Collecting and Recollecting Statistics Is Often Time Consuming - Advanced SQL Engine - Teradata Database

SQL Data Definition Language Detailed Topics

Product
Advanced SQL Engine
Teradata Database
Release Number
17.10
Published
July 2021
Language
English (United States)
Last Update
2021-07-27
dita:mapPath
imq1591724555718.ditamap
dita:ditavalPath
imq1591724555718.ditaval
dita:id
B035-1184
lifecycle
previous
Product Category
Teradata Vantage™

Because Vantage always does a full-table scan (or an index scan if collecting statistics on an index) when it collects full statistics on a table (except when only PARTITION statistics are collected), the process can take a long time to complete. See Reducing the Cost of Collecting Statistics by Sampling. The exception to this is collecting statistics on the system-derived column PARTITION columns, which is always a fast operation. The duration of the scan is dependent on the size of the table, the number of partitions, the system configuration, and the workload on the system.

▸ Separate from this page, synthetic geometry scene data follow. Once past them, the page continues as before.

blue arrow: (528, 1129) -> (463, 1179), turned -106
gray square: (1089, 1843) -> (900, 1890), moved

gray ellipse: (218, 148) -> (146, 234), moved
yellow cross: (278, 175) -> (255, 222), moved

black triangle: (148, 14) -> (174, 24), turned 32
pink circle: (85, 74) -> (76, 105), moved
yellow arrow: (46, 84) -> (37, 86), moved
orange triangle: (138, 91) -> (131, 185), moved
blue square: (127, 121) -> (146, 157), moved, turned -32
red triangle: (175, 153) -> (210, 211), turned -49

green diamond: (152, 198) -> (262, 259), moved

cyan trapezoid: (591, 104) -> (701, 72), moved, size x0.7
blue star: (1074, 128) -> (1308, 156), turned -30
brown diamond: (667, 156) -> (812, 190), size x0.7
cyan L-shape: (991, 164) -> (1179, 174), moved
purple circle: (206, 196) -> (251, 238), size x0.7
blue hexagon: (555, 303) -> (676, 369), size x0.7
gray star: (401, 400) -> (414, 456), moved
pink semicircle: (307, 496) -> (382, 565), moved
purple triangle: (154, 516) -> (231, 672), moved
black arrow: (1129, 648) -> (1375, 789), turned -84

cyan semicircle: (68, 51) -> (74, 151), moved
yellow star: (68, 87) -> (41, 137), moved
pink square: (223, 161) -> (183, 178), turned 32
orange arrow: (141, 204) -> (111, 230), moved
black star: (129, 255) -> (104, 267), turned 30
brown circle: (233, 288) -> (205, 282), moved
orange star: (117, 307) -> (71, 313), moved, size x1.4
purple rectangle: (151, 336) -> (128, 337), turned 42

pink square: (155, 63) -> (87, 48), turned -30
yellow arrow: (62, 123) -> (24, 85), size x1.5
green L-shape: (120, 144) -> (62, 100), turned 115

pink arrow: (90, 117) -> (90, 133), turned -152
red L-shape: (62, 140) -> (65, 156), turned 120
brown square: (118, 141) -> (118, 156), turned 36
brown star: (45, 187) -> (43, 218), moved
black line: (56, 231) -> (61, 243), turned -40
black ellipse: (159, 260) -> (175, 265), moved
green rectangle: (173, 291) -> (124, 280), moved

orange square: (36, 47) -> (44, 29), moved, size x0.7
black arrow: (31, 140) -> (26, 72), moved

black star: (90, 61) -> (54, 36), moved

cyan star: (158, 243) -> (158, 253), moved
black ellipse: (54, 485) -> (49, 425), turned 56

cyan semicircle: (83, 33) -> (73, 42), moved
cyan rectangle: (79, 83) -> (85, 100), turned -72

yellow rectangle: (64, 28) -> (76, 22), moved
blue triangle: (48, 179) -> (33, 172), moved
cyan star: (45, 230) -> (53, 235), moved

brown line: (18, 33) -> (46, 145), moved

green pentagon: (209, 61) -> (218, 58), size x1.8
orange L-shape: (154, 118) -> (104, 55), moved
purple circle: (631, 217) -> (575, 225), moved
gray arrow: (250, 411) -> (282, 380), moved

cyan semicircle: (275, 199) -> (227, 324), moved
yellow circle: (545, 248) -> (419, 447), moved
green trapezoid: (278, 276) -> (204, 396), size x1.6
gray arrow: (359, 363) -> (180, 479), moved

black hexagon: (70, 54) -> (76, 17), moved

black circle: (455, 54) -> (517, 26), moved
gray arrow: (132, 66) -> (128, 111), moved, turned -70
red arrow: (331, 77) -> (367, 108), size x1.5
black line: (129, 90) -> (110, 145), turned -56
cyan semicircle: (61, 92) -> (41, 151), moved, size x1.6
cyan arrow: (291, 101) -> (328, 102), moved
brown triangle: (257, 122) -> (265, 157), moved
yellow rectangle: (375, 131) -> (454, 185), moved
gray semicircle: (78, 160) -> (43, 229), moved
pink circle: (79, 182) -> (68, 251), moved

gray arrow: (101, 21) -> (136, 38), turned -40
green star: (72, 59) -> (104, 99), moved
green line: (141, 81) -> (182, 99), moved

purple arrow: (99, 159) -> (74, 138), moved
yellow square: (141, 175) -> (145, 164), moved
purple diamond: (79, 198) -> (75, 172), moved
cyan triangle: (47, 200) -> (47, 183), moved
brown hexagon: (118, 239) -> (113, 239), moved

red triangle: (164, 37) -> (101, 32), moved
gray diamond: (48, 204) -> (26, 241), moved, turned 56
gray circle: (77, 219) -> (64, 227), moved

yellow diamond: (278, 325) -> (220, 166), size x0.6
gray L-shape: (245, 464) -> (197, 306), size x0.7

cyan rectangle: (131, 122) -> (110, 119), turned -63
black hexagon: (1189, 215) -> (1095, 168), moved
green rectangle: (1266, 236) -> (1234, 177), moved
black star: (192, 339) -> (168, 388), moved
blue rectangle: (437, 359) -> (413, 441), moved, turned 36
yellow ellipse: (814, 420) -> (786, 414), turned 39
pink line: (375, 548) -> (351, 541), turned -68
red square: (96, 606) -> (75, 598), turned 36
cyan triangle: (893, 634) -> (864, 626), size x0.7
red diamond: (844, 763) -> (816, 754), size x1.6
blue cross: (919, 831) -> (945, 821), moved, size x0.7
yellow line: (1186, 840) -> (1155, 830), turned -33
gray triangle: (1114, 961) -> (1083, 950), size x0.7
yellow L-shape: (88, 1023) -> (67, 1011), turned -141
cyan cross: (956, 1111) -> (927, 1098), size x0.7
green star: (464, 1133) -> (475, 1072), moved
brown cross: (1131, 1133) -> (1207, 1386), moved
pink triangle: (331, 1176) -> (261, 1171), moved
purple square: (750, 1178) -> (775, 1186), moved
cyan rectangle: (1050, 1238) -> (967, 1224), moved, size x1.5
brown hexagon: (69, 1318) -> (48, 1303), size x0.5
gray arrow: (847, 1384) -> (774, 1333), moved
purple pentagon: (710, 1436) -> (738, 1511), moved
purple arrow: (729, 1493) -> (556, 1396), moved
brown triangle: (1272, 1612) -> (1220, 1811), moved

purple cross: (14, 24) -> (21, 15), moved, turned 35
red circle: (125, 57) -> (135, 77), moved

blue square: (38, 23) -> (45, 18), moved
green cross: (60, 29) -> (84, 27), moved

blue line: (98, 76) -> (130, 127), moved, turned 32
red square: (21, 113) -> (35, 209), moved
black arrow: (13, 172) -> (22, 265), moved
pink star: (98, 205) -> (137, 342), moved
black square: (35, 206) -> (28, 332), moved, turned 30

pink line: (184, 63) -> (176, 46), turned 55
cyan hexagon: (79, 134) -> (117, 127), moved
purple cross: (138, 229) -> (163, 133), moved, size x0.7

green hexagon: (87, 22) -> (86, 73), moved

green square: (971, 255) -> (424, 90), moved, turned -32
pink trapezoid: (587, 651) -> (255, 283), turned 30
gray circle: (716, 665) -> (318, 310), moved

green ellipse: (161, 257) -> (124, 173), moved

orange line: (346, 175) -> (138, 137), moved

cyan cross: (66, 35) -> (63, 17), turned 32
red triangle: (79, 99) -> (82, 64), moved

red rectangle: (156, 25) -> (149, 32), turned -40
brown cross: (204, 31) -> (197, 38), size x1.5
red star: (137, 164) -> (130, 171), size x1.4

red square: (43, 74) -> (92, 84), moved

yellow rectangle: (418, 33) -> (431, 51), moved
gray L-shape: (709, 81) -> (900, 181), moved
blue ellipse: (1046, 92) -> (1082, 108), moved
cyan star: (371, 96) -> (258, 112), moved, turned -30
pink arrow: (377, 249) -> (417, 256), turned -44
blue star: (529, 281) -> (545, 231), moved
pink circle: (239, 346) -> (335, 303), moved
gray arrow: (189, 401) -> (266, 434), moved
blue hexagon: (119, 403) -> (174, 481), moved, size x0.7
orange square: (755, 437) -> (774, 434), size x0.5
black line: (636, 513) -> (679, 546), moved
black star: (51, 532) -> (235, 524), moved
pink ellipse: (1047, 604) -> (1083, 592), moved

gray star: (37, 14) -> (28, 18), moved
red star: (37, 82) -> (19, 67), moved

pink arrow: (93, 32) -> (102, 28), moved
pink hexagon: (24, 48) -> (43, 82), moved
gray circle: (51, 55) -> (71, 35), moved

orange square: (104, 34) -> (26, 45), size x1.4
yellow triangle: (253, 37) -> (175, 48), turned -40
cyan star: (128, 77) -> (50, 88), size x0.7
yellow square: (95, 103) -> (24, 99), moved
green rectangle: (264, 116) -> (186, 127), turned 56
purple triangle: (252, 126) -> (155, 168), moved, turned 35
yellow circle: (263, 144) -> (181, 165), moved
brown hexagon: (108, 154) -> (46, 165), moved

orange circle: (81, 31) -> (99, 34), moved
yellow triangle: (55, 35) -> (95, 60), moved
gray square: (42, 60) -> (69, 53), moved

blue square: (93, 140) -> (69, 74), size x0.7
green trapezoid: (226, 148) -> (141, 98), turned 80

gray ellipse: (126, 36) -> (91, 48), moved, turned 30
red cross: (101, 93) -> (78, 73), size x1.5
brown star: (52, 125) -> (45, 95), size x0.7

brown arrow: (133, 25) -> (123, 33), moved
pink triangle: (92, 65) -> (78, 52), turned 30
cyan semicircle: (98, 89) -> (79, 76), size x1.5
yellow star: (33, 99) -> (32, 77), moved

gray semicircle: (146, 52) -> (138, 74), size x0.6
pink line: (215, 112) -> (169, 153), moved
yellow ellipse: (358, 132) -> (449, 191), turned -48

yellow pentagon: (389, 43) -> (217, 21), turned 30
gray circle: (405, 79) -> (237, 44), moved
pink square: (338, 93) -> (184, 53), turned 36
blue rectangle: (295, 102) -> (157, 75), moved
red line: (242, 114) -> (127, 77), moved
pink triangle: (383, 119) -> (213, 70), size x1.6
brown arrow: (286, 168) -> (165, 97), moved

Additional resources are consumed by the creation of interval histograms and the computation of the various statistical measures used to summarize the characteristics of a column set or index. For a definition of interval histograms, see Teradata Vantage™ - SQL Request and Transaction Processing, B035-1142.

Columns that are not indexed or that are unique indexes take more time to process than NUSI columns.

Because of the time it can take to collect and recollect statistics, you should consider specifying one or more of the USING options, particularly those that establish recollection thresholds, to establish rules for when Vantage should recollect statistics. For more information about these options, see Comparison of Full and Sampled Statistics and Using the THRESHOLD Options to Collect and Recollect Statistics

Using the THRESHOLD Options to Collect and Recollect Statistics.

You should always collect statistics on newly created, empty tables. This defines the columns, indexes, and partitions for a partitioned table, as well as the synoptic data structures for subsequent collection of statistics and demographics. For a definition of synoptic data structure, see Teradata Vantage™ - SQL Request and Transaction Processing, B035-1142.

You should also recollect statistics on newly created tables as soon as they are populated, and thereafter as needed.

When you perform a HELP STATISTICS request on an empty table, the Unique Value column returns a value of 0.